The effect of impeachment is to overturn the popular will of the voters as expressed in a national election. We must not overturn an election and remove a president from office except to defend our very system of government or our constitutional liberties against a dire threat. And we must not do so without an overwhelming consensus of the American people and of their representatives in congress of the absolute necessity.
There must never be a narrowly voted impeachment or an impeachment substantially supported by one of our major political parties and largely opposed by the other. Such an impeachment would lack legitimacy, would produce divisiveness and bitterness in our politics for years to come. And will call into question the very legitimacy of our political institutions.
The American people have heard all the allegations against the president, and they overwhelmingly oppose impeaching him. The people elected the president, they still support him. We have no right to overturn the considered judgment of the American people.
There are clearly some members of the Republican majority who have never accepted the results of the 1992 or 1996 elections and who apparently have chosen to ignore the message of last month's election.

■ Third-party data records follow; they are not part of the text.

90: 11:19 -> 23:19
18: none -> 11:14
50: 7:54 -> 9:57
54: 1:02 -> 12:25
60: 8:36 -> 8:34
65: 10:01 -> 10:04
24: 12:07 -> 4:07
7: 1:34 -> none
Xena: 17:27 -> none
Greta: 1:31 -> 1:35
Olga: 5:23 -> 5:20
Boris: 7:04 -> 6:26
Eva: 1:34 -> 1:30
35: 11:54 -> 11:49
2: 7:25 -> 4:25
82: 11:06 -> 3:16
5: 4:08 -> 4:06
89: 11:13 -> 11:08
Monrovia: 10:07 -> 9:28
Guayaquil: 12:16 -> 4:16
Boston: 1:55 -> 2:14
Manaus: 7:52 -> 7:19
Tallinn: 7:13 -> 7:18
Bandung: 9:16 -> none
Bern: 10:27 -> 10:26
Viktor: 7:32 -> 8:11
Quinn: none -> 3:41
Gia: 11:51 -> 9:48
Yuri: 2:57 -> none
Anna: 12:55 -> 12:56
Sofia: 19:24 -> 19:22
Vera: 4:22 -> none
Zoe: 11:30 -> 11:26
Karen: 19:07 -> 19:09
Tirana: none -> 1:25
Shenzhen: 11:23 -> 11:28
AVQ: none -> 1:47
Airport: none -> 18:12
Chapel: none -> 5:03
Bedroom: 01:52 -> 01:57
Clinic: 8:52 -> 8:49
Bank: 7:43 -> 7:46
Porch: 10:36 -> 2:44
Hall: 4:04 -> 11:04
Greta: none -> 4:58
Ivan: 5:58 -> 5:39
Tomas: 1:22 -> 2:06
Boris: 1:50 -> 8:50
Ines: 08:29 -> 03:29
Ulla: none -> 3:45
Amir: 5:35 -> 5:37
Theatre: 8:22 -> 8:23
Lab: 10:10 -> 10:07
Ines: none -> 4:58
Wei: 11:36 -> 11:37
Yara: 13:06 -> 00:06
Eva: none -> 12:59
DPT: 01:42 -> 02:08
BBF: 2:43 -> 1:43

But in a democracy, it is the people who rule, not political elites, and certainly not those members of political elites who will not be here in the next election and the next Congress having been repudiated at the polls. Some members of this committee may think the people have chosen badly; but it is the people's choice and we must respect it absent the fundamental threat to our democratic form of government that would justify overturning the repeated expression of the people's will at the ballot box.
Members of Congress have no power, indeed they have no rights, to arrogate to themselves the power to nullify an election absent such a compelling threat. We have also received testimony from some outstanding former prosecutors, including the former Republican governor of Massachusetts, Bill Weld, who headed up the criminal division of Ronald Reagan's justice department, who compelling explained why all of the loose talk about perjury and obstruction of justice would not hold up in a real prosecutor's office, that the evidence that we have been given would never support a criminal prosecution in a real court of law.